Meltem benim canım arkadaşım hayat dolu, cıvıl cıvıl. Onunla olmak bana keyif veriyor...
İlk günlerde bana soruyor “Şuraya gidelim mi? Şunu yapalım mı?” Ona dedim ki: “Bak Meltem'ciğim, beni yanında çaydanlık kabul et. Sen nereye ben oraya. Senin sevdiğin her şeyi ben de severim. İstanbul'u sen biliyorsun. Ve beni en güzel şekilde gezdireceğinden eminim.”
Dediğim gibi de oldu. “Gel benim çaydanlığım...” diyordu. Beş günde beş altı sergi gezdik. İstanbul'u bir güzel yaşattı bana sağ olsun. E daha ne isterim... Ayla Akyol hanımın galerisine gittik. Doktor ressamların resimlerini gezdik ve çayımızı içerken hoş sohbetler ettik.
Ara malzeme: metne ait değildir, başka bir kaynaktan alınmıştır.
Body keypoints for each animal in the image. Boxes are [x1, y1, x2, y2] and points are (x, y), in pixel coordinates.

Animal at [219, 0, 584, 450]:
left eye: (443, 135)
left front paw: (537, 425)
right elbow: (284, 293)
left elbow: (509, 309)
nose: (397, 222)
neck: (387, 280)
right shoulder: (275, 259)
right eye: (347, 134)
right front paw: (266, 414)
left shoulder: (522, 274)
Meltem, Canan Doğruel, Ruhşen Yıldız, Ayşe Bayezid, Nazan Havus, Tülay Erbesler, Bensen Ünlüoğlu, Gülamber Hiçdurmaz, Semra Gözüyeşil ve daha pek çok arkadaş gün boyu keyifle sohbetler ediyor, şakalar yapıyorduk...
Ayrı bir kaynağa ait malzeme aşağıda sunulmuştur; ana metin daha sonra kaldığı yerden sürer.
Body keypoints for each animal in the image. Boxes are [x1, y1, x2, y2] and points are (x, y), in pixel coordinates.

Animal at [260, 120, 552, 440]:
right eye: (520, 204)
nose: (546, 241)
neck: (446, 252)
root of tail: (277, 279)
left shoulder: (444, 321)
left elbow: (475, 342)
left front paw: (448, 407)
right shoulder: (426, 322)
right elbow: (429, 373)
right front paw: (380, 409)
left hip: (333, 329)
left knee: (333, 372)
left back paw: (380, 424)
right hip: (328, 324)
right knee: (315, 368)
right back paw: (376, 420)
Yeni dostlar, sanatçı arkadaşlar edinmemin yanında sevdiğim arkadaşlarım da beni yalnız bırakmadı. İzmir Güzelbahçe'den karşı komşum tiyatro sanatçısı ve dizi oyuncusu Tayfun Sav'ın eşi İlknur'um bir arkadaşı ile geldi. Şimdilerde artık İstanbul'a yerleştiler. Çünkü Tayfun'un işi gereği böylesi daha rahat onlar için, ama onları özlüyoruz...
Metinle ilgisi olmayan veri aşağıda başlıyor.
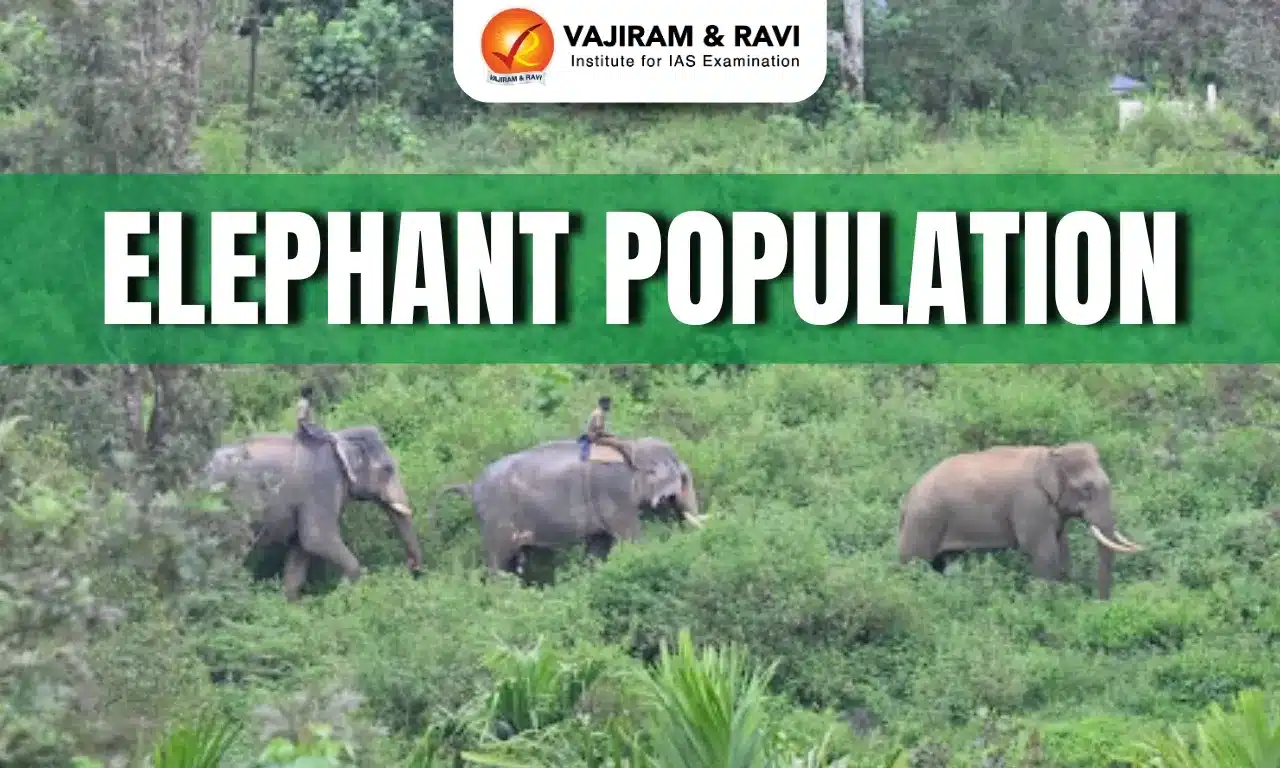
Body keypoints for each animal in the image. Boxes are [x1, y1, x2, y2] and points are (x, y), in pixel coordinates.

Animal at [204, 425, 423, 601]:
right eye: (387, 469)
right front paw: (339, 597)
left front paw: (292, 606)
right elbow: (317, 539)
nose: (411, 567)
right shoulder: (323, 484)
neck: (338, 436)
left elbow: (301, 547)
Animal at [433, 437, 706, 576]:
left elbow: (598, 544)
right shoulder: (614, 495)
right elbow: (631, 538)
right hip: (495, 521)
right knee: (498, 562)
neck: (633, 445)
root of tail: (471, 486)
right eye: (683, 478)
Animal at [897, 441, 1146, 600]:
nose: (1100, 603)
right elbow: (1042, 551)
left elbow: (1061, 546)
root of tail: (907, 499)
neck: (1051, 453)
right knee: (914, 564)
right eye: (1086, 489)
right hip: (924, 522)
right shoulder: (1030, 502)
TRT Avaz'da yönetmen benim canım arkadaşım İrade Refizade ve program sunucusu manevi oğum Elgün Guliyev bir arkadaşları ile birlikte geldiler. Nasıl sevindim anlatamam. Elgün Azerbaycanlı opera sanatçı. Yakında şarkıları çıkacak piyasaya. Bir söyleşi yapıp size tanıtacağım onu... TRT Avaz'da her pazartesi "Aksi Seda" isimli kültür-sanat programları yayınlanıyor... Gündüz 14.00'te yayınlanan program kaçıranlar için aynı akşam 22.30 da tekrarlanıyor. Programın yönetmeni İrade hanım "Tarihin, edebiyatın ve kültürümüzün günümüze yansımasını ekranlara taşımak istedim." diyor. Sunumu ise Elgün yapıyor... Bu harika programı mutlaka öneririm...
İstanbul'dan fotoğraf sanatçısı canlardan can Cemil Cahit Dumlupınar kardeş geldi.
Onları görmekten son derece mutlu oldum...
İstanbul çok güzel ama bir o kadar da yaşanılması zor bir şehir. Orada hiç sakin yürüyen yok. Herkes telaş içinde koşuyor. Biz bile her gün kendi aracımızla gitmedik fuara. Trafik yoğun. Metroya koş!.. İn taksiye koş!.. Sonra Vapur kalkacak ona koş!.. Bayağı bir sportif oldum orada koşuşturmaktan. Aracımızla gittiğimiz günlerde ise Boğaz köprüsünden geçerken arabanın camlarını açıp Meltem'le ikimiz “İstaanbuuul çoook güzelsiiin!” diye bağırıyorduk...
Ancak bana sorarsanız İstanbul'da gezilir, İzmir'de yaşanır...
Sakin, sessiz, telaşsız... Güzel İzmir.